_EXERCISES TO COMPLETE_
(1) In the forum thread on speed limits, what does ksebruce say happens when the TomTom warning sounds?
(2) Quote the forum thread on speed limits between "As silversurfa quite" and "point to ponder?", inclusive.
(3) Extend the forum thread on speed limits past its final post.

_SOURCE TEXT_
++++++

Beside the Speedometer. you also get round signs on poles at the side of the road telling you what the max speed is in dry and clear conditions. but of course you did not notice them. if your not paying attention to your driving , your not safe on the road.


----------



## Zebedee (Oct 3, 2007)

*Re: speeds*



silversurfa said:


> you also get round signs on poles at the side of the road telling you what the max speed is in dry and clear conditions. but of course you did not notice them. if your not paying attention to your driving , your not safe on the road.


This opens another can of worms. Why are speed warning signs so often placed within 5 yards of the exit to a roundabout? 8O

As silversurfa quite rightly says above (_though I don't think he meant it kindly in his context!!_) as you begin to exit a roundabout you are paying particular attention to your driving in case some cretin is trying to overtake or cut across lanes without a signal etc. etc. The last thing you need is an important warning sign precisely at the point of maximum concentration on the road itself, just where the idiots see a chance to shoot past a motorhome!

Then to make matters worse, there are no repeater signs for miles so you don't even know what the speed limit is for that stretch of road. :evil:

Just a point to ponder?


----------



## ksebruce (Nov 5, 2006)

Yes the speedo and the road signs telling you the limit are there to be used, but I don't see the harm in an audible warning in the car. It can be quite easy to "drift" over the limit especially on a downhill slope so I find the tomtom warning useful as my foot automatically lifts off the accelerator when I hear it.


----------



## Zebedee (Oct 3, 2007)

ksebruce said:


> Yes the speedo and the road signs telling you the limit are there to be used, but I don't see the harm in an audible warning in the car. It can be quite easy to "drift" over the limit especially on a downhill slope so I find the tomtom warning useful as my foot automatically lifts off the accelerator when I hear it.


Perfectly put Ken. 

My whole original point in a nutshell. :lol:

Cheers


----------



## dragstar (Jun 26, 2006)

sounds a waste of money to me can you imagine how many times you have to alter the speed button, the police can nab you for altering a satnav so instead of being done for speeding you get done for dangerous driving i mean how difficult is it to keep to the speed limit if you are worried i would either buy a satnav with speed warnings or a cruise with electronic finger tip controls. On your bit of kit you have to punch in the speed, you have to know the speed, so if you know the speed what is the point of buying it in the first place


----------



## asprn (Feb 10, 2006)

*Re: speeds*



Zebedee said:


> ...there are no repeater signs for miles so you don't even know what the speed limit is for that stretch of road


There is much myth and misconception about repeater signs, the absence of which is often wrongly blamed for drivers' failing to understand the national arrangements. These arrangements really are very straightforward:-

* signage requirements
* actual signs in graphic form
* requirements for motorways

Dougie.


----------



## ksebruce (Nov 5, 2006)

dragstar said:


> sounds a waste of money to me can you imagine how many times you have to alter the speed button, the police can nab you for altering a satnav so instead of being done for speeding you get done for dangerous driving i mean how difficult is it to keep to the speed limit if you are worried i would either buy a satnav with speed warnings or a cruise with electronic finger tip controls. On your bit of kit you have to punch in the speed, you have to know the speed, so if you know the speed what is the point of buying it in the first place


It's sat nav I use so no need to alter anything.

++++++

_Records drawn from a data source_
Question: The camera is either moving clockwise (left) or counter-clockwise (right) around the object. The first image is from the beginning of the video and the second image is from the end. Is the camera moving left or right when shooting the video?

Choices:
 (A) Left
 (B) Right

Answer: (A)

++++++

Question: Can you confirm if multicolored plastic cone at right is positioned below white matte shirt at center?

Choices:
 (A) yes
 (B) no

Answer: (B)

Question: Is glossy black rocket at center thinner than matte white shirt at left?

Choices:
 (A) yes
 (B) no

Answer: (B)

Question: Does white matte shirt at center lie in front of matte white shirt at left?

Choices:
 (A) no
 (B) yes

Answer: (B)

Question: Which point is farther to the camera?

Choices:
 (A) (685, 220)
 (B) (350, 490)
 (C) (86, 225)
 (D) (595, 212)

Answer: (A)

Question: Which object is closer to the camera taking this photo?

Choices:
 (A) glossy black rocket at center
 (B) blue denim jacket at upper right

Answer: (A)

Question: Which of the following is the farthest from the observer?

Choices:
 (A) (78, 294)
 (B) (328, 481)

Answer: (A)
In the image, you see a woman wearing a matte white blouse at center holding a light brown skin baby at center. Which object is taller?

++++++

_RESULTS BY TASK_
(1) ksebruce's foot automatically lifts off the accelerator.

(2)
As silversurfa quite rightly says above (_though I don't think he meant it kindly in his context!!_) as you begin to exit a roundabout you are paying particular attention to your driving in case some cretin is trying to overtake or cut across lanes without a signal etc. etc. The last thing you need is an important warning sign precisely at the point of maximum concentration on the road itself, just where the idiots see a chance to shoot past a motorhome!

Then to make matters worse, there are no repeater signs for miles so you don't even know what the speed limit is for that stretch of road. :evil:

Just a point to ponder?

(3)
Just a point in this debate, I passed my test 2 months after my 17th birthday I am now 61. In all those years I have been prosecuted for speeding once and that was some 25 years ago. I started driving in the army in all kinds of vehicles, I have driven buses and 8 leggers for Tarmac. I would defy anyone not to "drift" speed from time to time in fact if someone is watching their speedo to the extent they never do then in my view they are driving dangerously. I am not a "speeder" and try to stay within the limits, *BUT* I and human not a robot. I think this is where a good policeman would use discretion whereas cameras are not able to do this.

Dons tin hat and ducks beneath the parapet.


----------



## asprn (Feb 10, 2006)

ksebruce said:


> I think this is where a good policeman would use discretion whereas cameras are not able to do this.


No need to duck. It's true.

Dougie.


----------



## MikeH (Nov 10, 2007)

*Excess speed warning gadget*

Hi.
I have a Talex lite, very good, gives clear warnings of fixed cameras and countdown from 500 yards, with speed in force, at camera. Also warning of possible mobile camera positions with speed in force.
Have been taken over by another company Novus GPS. They are giving free updates for life for owners of Talex and Talex Lite units. Visit www.novusgps.com for more details.
Mike H.


----------



## Waggy (Jan 15, 2006)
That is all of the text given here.